**AUFGABENLISTE:**
**A.** Schreiben Sie aus dem Text über die Palmesel-Prozession den Abschnitt ab, der bei „Die farbenprächtige Holzstatue, entstanden“ beginnt und bei „großer Festgottesdienst stattfindet.“ endet.
**B.** Geben Sie anhand des Textes über die Palmesel-Prozession an, in welchem Jahr Oberlehrer Willi und Pfarrer Knaus den alten Brauch wiederbelebten.
**C.** Zählen Sie alles auf, was laut dem Text über die Palmesel-Prozession mit der Prozession vom Marktplatz hinüber zur Pfarrkirche zieht.

**QUELLTEXT:**
━━━━━━━━━━━━━━━━
Palmesel-Prozession in Kühbach

Kühbach gehört zu den wenigen Orten in Bayern, in denen heute noch am Palmsonntag der Umzug mit dem "Palmheiland" lebendig ist.

Palmprozession 2014 [Foto: Helene Monzer]

Die farbenprächtige Holzstatue, entstanden um das Jahr 1690, wurde bis etwa 1850 regelmäßig bei einer Palmprozession mitgeführt. Dann geriet dieser Brauch in Vergessenheit.
1930 entdeckte der damalige Oberlehrer Willi den verstaubten Palmesel. Der versierte Heimatkünstler restaurierte den Esel samt Christusfigur und belebte zusammen mit Pfarrer Knaus im Jahr 1932 den alten Brauch.
Heute erwarten die Gläubigen den Pfarrer mit den Ministranten und dem hölzernen Palmesel auf dem Marktplatz. Dort werden erst die Palmzweige gesegnet, die nachmittags von den Ministranten von Haus zu Haus getragen werden. Dann bewegt sich die Prozession mit den Vereinsfahnen, den Kindern, einer Musikkapelle, dem Pfarrer, dem liturgischen Dienst und dem Palmesel sowie dem ganzen Volk hinüber zur Pfarrkirche, wo ein großer Festgottesdienst stattfindet.
━━━━━━━━━━━━━━━━
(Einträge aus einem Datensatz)

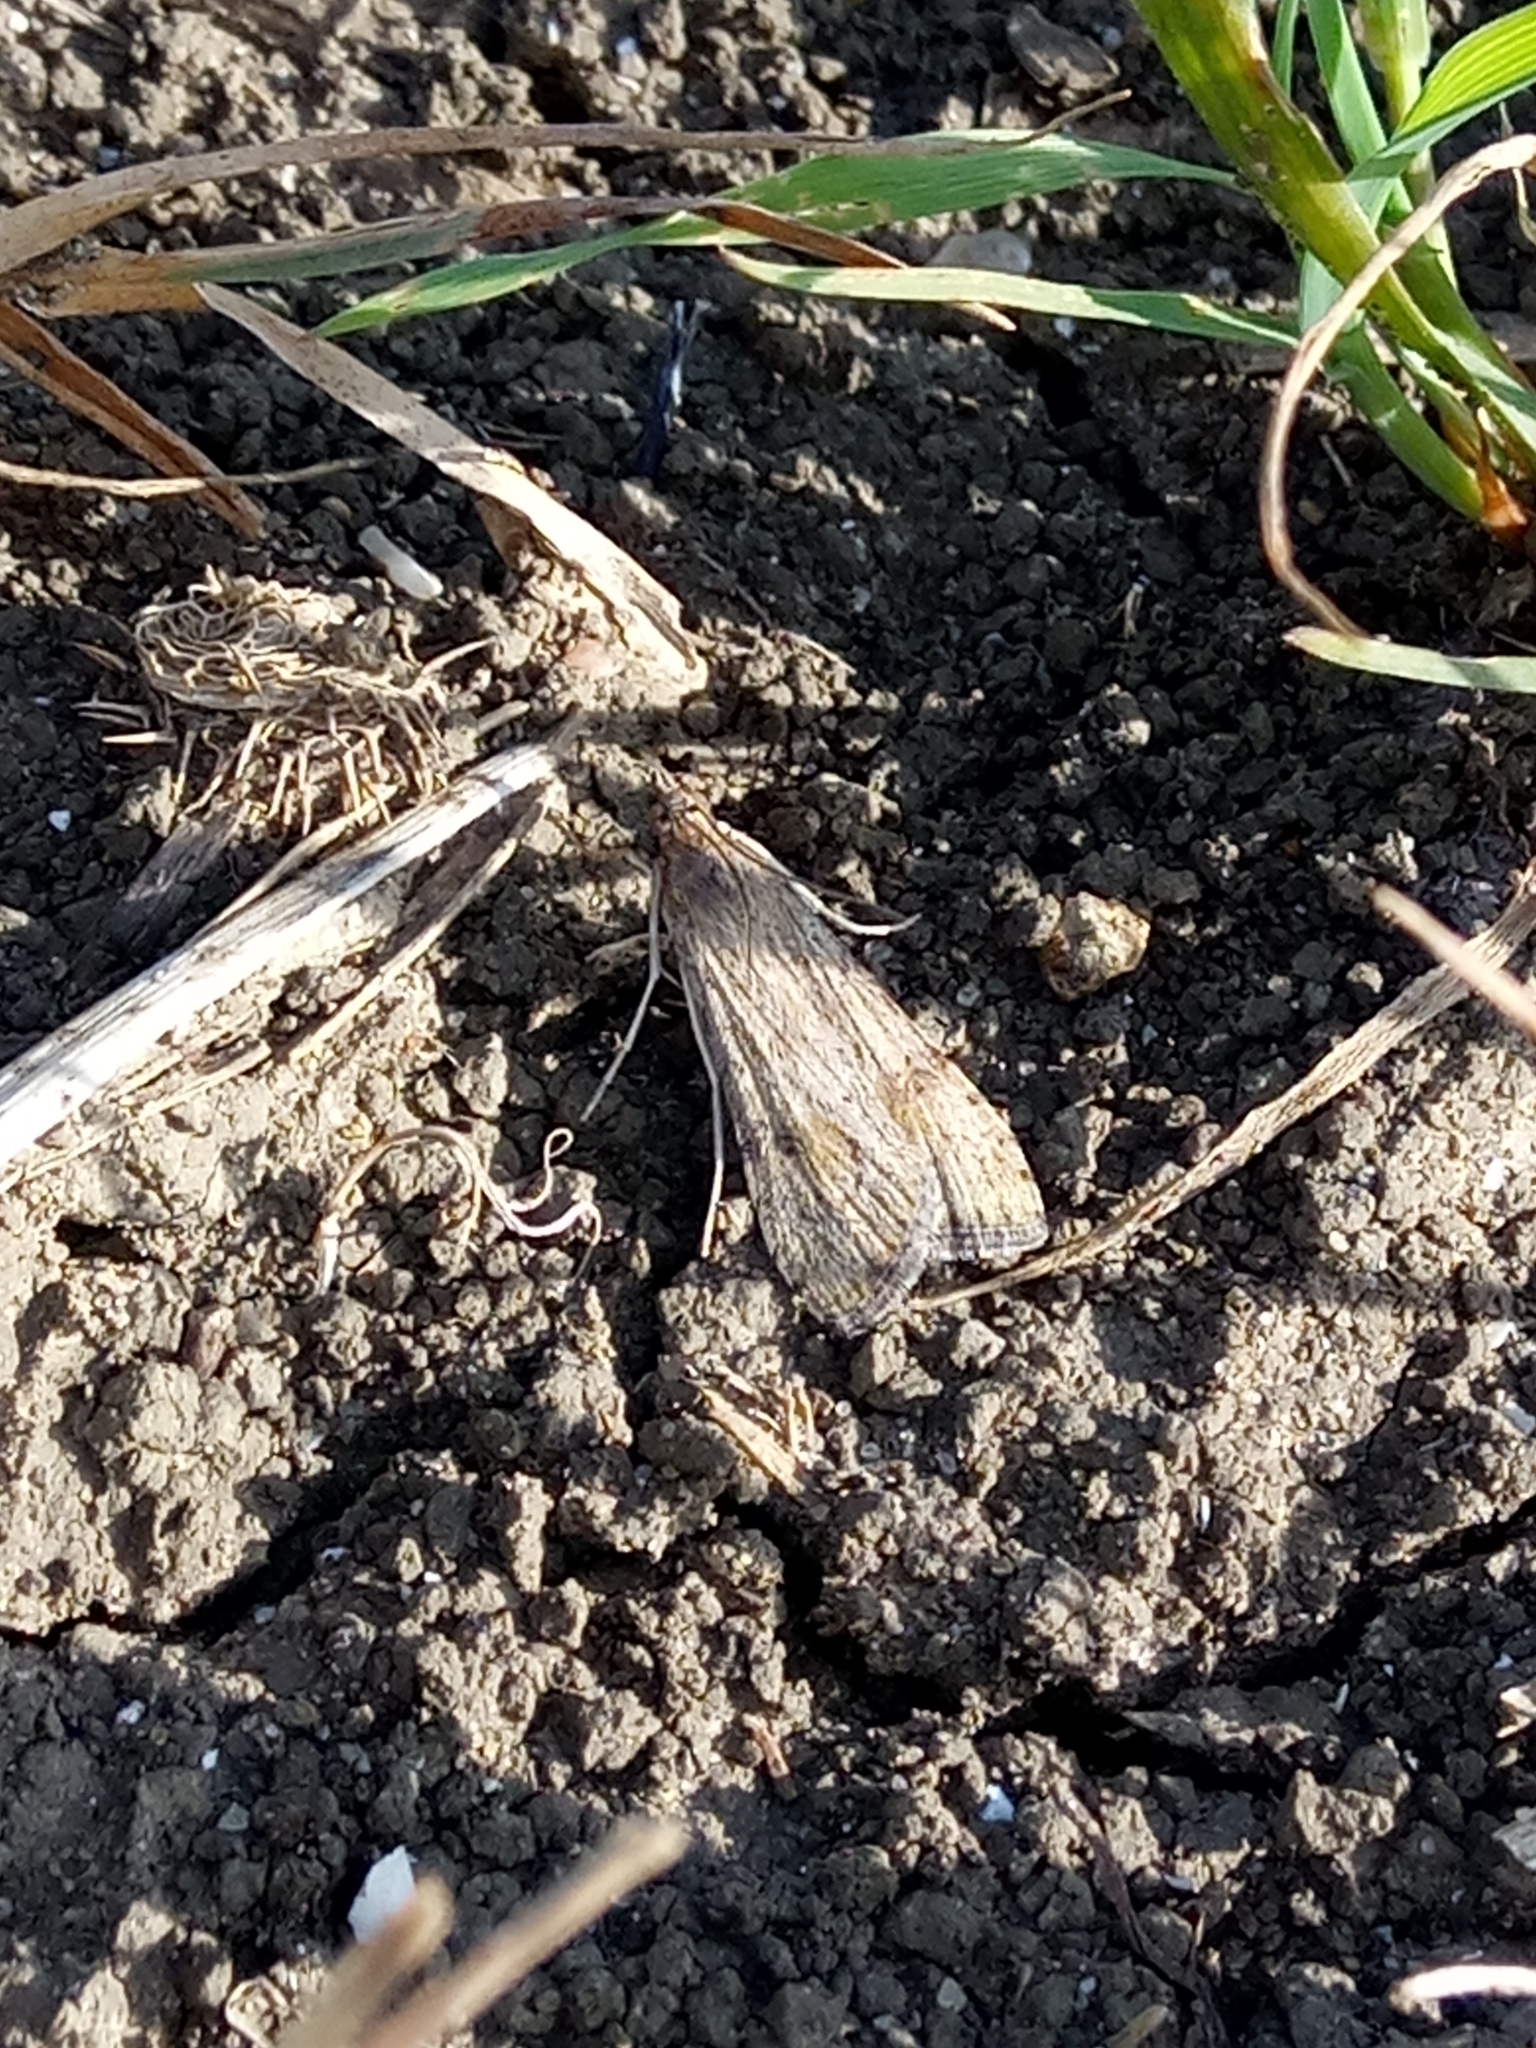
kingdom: Animalia
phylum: Arthropoda
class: Insecta
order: Lepidoptera
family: Crambidae
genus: Nomophila
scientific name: Nomophila noctuella
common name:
━━━━━━━━━━━━━━━━
**ERGEBNISSE JE AUFGABE:**
**A.**
Die farbenprächtige Holzstatue, entstanden um das Jahr 1690, wurde bis etwa 1850 regelmäßig bei einer Palmprozession mitgeführt. Dann geriet dieser Brauch in Vergessenheit.
1930 entdeckte der damalige Oberlehrer Willi den verstaubten Palmesel. Der versierte Heimatkünstler restaurierte den Esel samt Christusfigur und belebte zusammen mit Pfarrer Knaus im Jahr 1932 den alten Brauch.
Heute erwarten die Gläubigen den Pfarrer mit den Ministranten und dem hölzernen Palmesel auf dem Marktplatz. Dort werden erst die Palmzweige gesegnet, die nachmittags von den Ministranten von Haus zu Haus getragen werden. Dann bewegt sich die Prozession mit den Vereinsfahnen, den Kindern, einer Musikkapelle, dem Pfarrer, dem liturgischen Dienst und dem Palmesel sowie dem ganzen Volk hinüber zur Pfarrkirche, wo ein großer Festgottesdienst stattfindet.

**B.** Im Jahr 1932.

**C.**
- die Vereinsfahnen
- die Kinder
- eine Musikkapelle
- der Pfarrer
- der liturgische Dienst
- der Palmesel
- das ganze Volk